- Pitcher
- Born: September 13, 1906 Sonoma, California, U.S.
- Died: June 9, 1997 (aged 90) Tucson, Arizona, U.S.
- Batted: LeftThrew: Left

MLB debut
- September 19, 1933, for the Cleveland Indians

Last MLB appearance
- June 18, 1948, for the New York Giants

MLB statistics
- Win–loss record: 117–124
- Earned run average: 3.56
- Strikeouts: 937
- Stats at Baseball Reference

Teams
- Cleveland Indians (1933–1936); Chicago White Sox (1937–1947); New York Giants (1948);

Career highlights and awards
- 2× All-Star (1941, 1945); AL ERA leader (1941);

= Thornton Lee =

American baseball player (1906–1997)

Thornton Starr Lee (September 13, 1906 – June 9, 1997), nicknamed "Lefty", was an American professional baseball starting pitcher in Major League Baseball who played for the Cleveland Indians (1933–36), Chicago White Sox (1937–47) and New York Giants (1948). Lee batted and threw left-handed. He is the father of pitcher Don Lee.

==Career==

Lee was born in Sonoma, California. He attended Arroyo Grande High School in San Luis Obispo County from 1923 to 1925 then went on to play football, basketball, baseball and track at California Polytechnic (Cal Poly) in San Luis Obispo. Lee first pitched professionally at the age of 24, reaching the major leagues on September 19, 1933, six days after his 28th birthday, with the Cleveland Indians.

Before the 1937 season, he was part of a three-team trade among the Indians, Chicago White Sox and Washington Senators. Jack Salveson went to the Senators, while Earl Whitehill went to the Indians. Lee landed in Chicago and went on to pitch for the White Sox for the next eleven years.
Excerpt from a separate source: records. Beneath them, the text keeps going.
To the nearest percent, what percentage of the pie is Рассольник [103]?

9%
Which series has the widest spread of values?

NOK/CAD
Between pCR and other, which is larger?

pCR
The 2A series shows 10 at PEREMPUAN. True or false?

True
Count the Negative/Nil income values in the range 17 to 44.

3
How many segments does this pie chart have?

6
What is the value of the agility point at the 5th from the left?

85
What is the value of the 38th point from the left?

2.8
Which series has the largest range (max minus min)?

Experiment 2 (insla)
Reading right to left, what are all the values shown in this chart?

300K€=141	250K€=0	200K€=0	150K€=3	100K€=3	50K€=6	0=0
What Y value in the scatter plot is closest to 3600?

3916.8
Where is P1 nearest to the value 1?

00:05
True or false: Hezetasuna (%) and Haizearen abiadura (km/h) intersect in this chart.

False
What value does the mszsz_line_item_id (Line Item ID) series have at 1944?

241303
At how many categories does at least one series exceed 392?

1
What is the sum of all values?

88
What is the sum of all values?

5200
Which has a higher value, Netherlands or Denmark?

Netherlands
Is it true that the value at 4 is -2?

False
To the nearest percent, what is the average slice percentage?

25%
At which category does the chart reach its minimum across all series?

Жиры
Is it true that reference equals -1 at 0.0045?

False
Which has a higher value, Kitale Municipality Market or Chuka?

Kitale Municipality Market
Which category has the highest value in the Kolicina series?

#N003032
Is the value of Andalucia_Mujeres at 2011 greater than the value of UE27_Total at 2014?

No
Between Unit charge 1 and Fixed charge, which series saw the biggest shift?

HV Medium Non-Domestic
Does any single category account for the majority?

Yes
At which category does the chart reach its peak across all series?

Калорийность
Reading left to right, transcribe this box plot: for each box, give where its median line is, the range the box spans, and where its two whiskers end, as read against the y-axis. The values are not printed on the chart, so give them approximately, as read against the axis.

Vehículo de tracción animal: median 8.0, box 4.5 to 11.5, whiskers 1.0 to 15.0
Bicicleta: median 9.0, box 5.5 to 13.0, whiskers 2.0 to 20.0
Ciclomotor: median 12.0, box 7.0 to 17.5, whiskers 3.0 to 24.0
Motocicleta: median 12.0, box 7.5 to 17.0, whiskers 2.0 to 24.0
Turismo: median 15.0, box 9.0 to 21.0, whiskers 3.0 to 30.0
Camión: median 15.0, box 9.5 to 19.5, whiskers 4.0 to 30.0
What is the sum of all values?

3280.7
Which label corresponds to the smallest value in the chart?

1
In his first four years with the Sox, Lee won 12 or more games, with a high 15 victories in 1939. His most productive season came in 1941, when he paced all American League pitchers in ERA (2.34) and complete games (30). He also posted a career-high 22 victories (second only to Bob Feller's 25), 125 strikeouts (also a career-high), was named to the AL All-Star team, and collected a $2,500 bonus for winning more than 20 games.

From 1942 to 1945, Lee suffered a string of injuries and lost his pace. After fracturing his arm and undergoing two bone chip removals and a neck operation, he recovered his old form in 1945, going 15–12 with a 2.44 ERA and 108 strikeouts, and pitching in the All-Star game for the second time.

At the age of 42, Lee divided his time in 1948 between the National League, with the Giants, and the Pacific Coast League, where he contributed to the Oakland Oaks pennant championship. He retired at the end of the season.

Lee had a .200 batting average (167-for-835) with 63 runs, 4 home runs and 66 RBI in 375 games. All four of his career home runs came as a member of the 1938 Chicago White Sox.

California Polytechnic University inducted Lee into their Hall of Fame on November 4, 1988. Lee died from complications of Parkinson's disease on June 9, 1997 in Tucson, Arizona at the age of 90.

==Fact==
- On September 17, 1939, Ted Williams hit a home run off Thornton Lee, one of 31 homers he hit in his rookie season. Williams hit a home run off Thornton's son, Don Lee, of the Senators, on September 2, 1960, thus becoming the only player in major league history to hit a home run off a father and son.